Dr. Benjamin Miller of Well Being Trust is a nationally-recognized mental health expert who has not only served as an advisor to presidential campaigns, states and health systems, but has also worked as a primary care psychologist and an adjunct professor at Stanford School of Medicine. Miller has extolled the virtues of behavioral care, highlighting evidence that it gives people the tools to cope with life's problems. 

Yet he acknowledges one of the issues inherent in seeking such care through telehealth: Access is uneven.

"We do run the risk of further enhancing or increasing disparities through certain technologies," said Miller. "Not every community has broadband. Not all communities will have the capacity to call in and have a safe environment where they can talk to a clinician."

A CHANGE IN POLICY

Compounding the issue is that the healthcare system is often cumbersome for patients – with insurance, transportation and food security all factoring into the issue of access. In Miller's mind, there's been an error in policy whereby the current thinking is that the best way to expand access is by having more clinicians. Not so, he said. There are more structural problems that people face that hinder access in the first place.

"The best way to expand access is to make sure that care is where people show up with need," he said. "If you think about those places where people show up, it's home, school, the criminal justice system. Why would we not think about diverting them from that system? We have to think about bringing those mental health clinicians to where people are. And then there's employers, where we go to work. Employers have a major role in making sure employees have access to mental healthcare."

There need to be clear pathways for people to access the system, and telehealth has played an important role in that. Apps, phone calls and even using a dedicated mental health platform are all contributing to a slowly improving access picture. 

But much of what has allowed telehealth to flourish is based in temporary allowances. The Centers for Medicare and Medicaid Services, for example, has allowed telehealth to be reimbursed at the same rate as in-person visits and has allowed clinicians to practice outside of their normal networks, spreading their research into communities that may have previously been cut off from these services. 

These are all temporary solutions set to expire at the end of the public health emergency, meaning more permanent change needs to take place before true parity is achieved. 

"It needs to come from policy," said Miller. "If we just put more money into the system, we're only going to have what we've got. Industry is responsive to policy. It helps change those things so we're moving in a different direction. It helps us to regulate, which I actually think is not a bad idea. It gives us standards so we know what to expect."

Mental health parity isn't a new idea. It's been on the books for about a decade and requires insurers to treat behavioral health as primary care, but it's often not enforced properly. It could be strengthened mightily and have a huge impact.

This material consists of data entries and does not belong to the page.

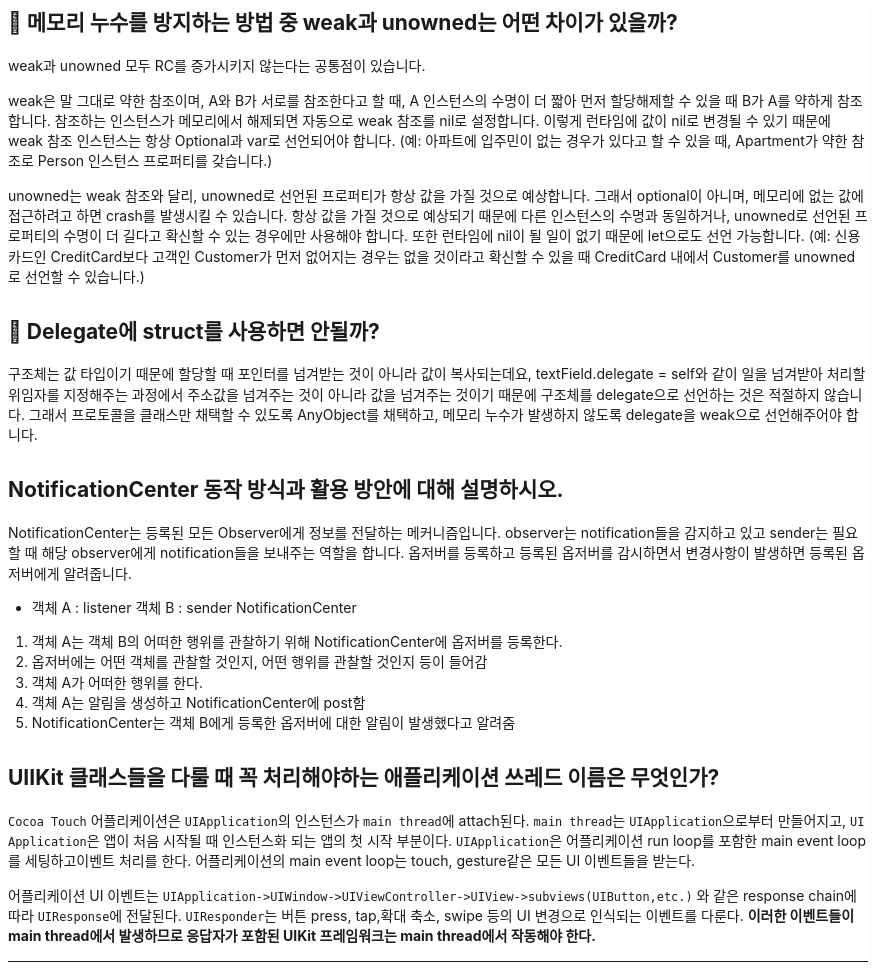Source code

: 
## 📌 메모리 누수를 방지하는 방법 중 weak과 unowned는 어떤 차이가 있을까?

weak과 unowned 모두 RC를 증가시키지 않는다는 공통점이 있습니다.

weak은 말 그대로 약한 참조이며, A와 B가 서로를 참조한다고 할 때, A 인스턴스의 수명이 더 짧아 먼저 할당해제할 수 있을 때 B가 A를 약하게 참조합니다.
참조하는 인스턴스가 메모리에서 해제되면 자동으로 weak 참조를 nil로 설정합니다.
이렇게 런타임에 값이 nil로 변경될 수 있기 때문에 weak 참조 인스턴스는 항상 Optional과 var로 선언되어야 합니다.
(예: 아파트에 입주민이 없는 경우가 있다고 할 수 있을 때, Apartment가 약한 참조로 Person 인스턴스 프로퍼티를 갖습니다.)

unowned는 weak 참조와 달리, unowned로 선언된 프로퍼티가 항상 값을 가질 것으로 예상합니다.
그래서 optional이 아니며, 메모리에 없는 값에 접근하려고 하면 crash를 발생시킬 수 있습니다.
항상 값을 가질 것으로 예상되기 때문에 다른 인스턴스의 수명과 동일하거나, unowned로 선언된 프로퍼티의 수명이 더 길다고 확신할 수 있는 경우에만 사용해야 합니다.
또한 런타임에 nil이 될 일이 없기 때문에 let으로도 선언 가능합니다.
(예: 신용카드인 CreditCard보다 고객인 Customer가 먼저 없어지는 경우는 없을 것이라고 확신할 수 있을 때 CreditCard 내에서 Customer를 unowned로 선언할 수 있습니다.)

## 📌 Delegate에 struct를 사용하면 안될까?

구조체는 값 타입이기 때문에 할당할 때 포인터를 넘겨받는 것이 아니라 값이 복사되는데요,
textField.delegate = self와 같이 일을 넘겨받아 처리할 위임자를 지정해주는 과정에서 주소값을 넘겨주는 것이 아니라 값을 넘겨주는 것이기 때문에 구조체를 delegate으로 선언하는 것은 적절하지 않습니다.
그래서 프로토콜을 클래스만 채택할 수 있도록 AnyObject를 채택하고, 메모리 누수가 발생하지 않도록 delegate을 weak으로 선언해주어야 합니다.

##  NotificationCenter 동작 방식과 활용 방안에 대해 설명하시오. 

NotificationCenter는 등록된 모든 Observer에게 정보를 전달하는 메커니즘입니다. observer는 notification들을 감지하고 있고 sender는 필요할 때 해당 observer에게 notification들을 보내주는 역할을 합니다. 옵저버를 등록하고 등록된 옵저버를 감시하면서 변경사항이 발생하면 등록된 옵저버에게 알려줍니다.

- 객체 A : listener
  객체 B : sender
  NotificationCenter

1. 객체 A는 객체 B의 어떠한 행위를 관찰하기 위해 NotificationCenter에 옵저버를 등록한다.
2. 옵저버에는 어떤 객체를 관찰할 것인지, 어떤 행위를 관찰할 것인지 등이 들어감
3. 객체 A가 어떠한 행위를 한다.
4. 객체 A는 알림을 생성하고 NotificationCenter에 post함
5. NotificationCenter는 객체 B에게 등록한 옵저버에 대한 알림이 발생했다고 알려줌



## UIIKit 클래스들을 다룰 때 꼭 처리해야하는 애플리케이션 쓰레드 이름은 무엇인가? 

`Cocoa Touch` 어플리케이션은 `UIApplication`의 인스턴스가 `main thread`에 attach된다.
`main thread`는 `UIApplication`으로부터 만들어지고, `UIApplication`은 앱이 처음 시작될 때 인스턴스화 되는 앱의 첫 시작 부분이다.
`UIApplication`은 어플리케이션 run loop를 포함한 main event loop를 세팅하고이벤트 처리를 한다.
어플리케이션의 main event loop는 touch, gesture같은 모든 UI 이벤트들을 받는다.

어플리케이션 UI 이벤트는 `UIApplication->UIWindow->UIViewController->UIView->subviews(UIButton,etc.)` 와 같은 response chain에 따라 `UIResponse`에 전달된다.
`UIResponder`는 버튼 press, tap,확대 축소, swipe 등의 UI 변경으로 인식되는 이벤트를 다룬다.
**이러한 이벤트들이 main thread에서 발생하므로 응답자가 포함된 UIKit 프레임워크는 main thread에서 작동해야 한다.**

------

How care is paid for is another factor. Paying for care, said Miller, is the most substantial barrier for why certain clinicians don't do things for certain patients, while reform in this regard could free them up to do things more creatively and in more of a team-based fashion.

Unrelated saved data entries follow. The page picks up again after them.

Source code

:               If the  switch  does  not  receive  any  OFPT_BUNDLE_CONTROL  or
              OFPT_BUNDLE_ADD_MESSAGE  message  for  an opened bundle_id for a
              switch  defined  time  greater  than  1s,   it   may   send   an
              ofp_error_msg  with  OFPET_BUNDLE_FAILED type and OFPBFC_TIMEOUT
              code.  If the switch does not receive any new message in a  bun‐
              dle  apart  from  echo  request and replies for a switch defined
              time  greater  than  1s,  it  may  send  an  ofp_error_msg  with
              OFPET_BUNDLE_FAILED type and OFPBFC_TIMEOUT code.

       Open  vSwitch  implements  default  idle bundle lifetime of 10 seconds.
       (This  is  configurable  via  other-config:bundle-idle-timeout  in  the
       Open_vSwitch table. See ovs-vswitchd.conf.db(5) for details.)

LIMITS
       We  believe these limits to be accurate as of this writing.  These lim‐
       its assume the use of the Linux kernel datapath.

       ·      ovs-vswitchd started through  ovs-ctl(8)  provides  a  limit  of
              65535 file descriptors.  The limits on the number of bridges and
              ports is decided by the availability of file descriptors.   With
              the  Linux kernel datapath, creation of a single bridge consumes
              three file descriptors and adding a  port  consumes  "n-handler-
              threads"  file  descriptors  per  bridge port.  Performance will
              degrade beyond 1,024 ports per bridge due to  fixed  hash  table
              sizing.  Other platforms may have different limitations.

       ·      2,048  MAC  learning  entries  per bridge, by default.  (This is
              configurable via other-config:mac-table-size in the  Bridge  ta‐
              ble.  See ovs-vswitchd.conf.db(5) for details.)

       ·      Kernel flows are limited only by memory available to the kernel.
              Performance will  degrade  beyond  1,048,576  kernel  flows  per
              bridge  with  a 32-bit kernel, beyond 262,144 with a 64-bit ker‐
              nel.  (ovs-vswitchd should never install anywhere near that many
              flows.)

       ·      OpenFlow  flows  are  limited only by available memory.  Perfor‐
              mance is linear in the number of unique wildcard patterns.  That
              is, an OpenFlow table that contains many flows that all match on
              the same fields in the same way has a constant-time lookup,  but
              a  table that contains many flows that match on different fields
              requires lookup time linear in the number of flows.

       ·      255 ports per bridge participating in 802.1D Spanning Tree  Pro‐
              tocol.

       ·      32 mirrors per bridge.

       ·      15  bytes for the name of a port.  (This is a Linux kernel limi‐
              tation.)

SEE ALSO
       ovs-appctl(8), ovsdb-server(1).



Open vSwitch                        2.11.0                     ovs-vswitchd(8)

"I think there's a huge role for policymakers at every level to step up and offer a new vision for what excellence around mental health should be," said Miller. "Now, it's not working properly and we're suffering because of it."

What the Biden Administration could do now, he said, is to use an executive order to make permanent some of the temporary allowances in regards to telehealth, and he fully expects the White House to do so.

The loosening of restrictions around who can see which provider and when has been a boon not just for the business of behavioral health, but also for behavioral healthcare patients themselves.

"Literally overnight, we decided we wanted to embrace this, and now it's here," said Miller. "I think that's a positive trend, instead of what we had for decades, which is asking people in their most difficult time of need to go through multiple hoops of fire. We're making it easier."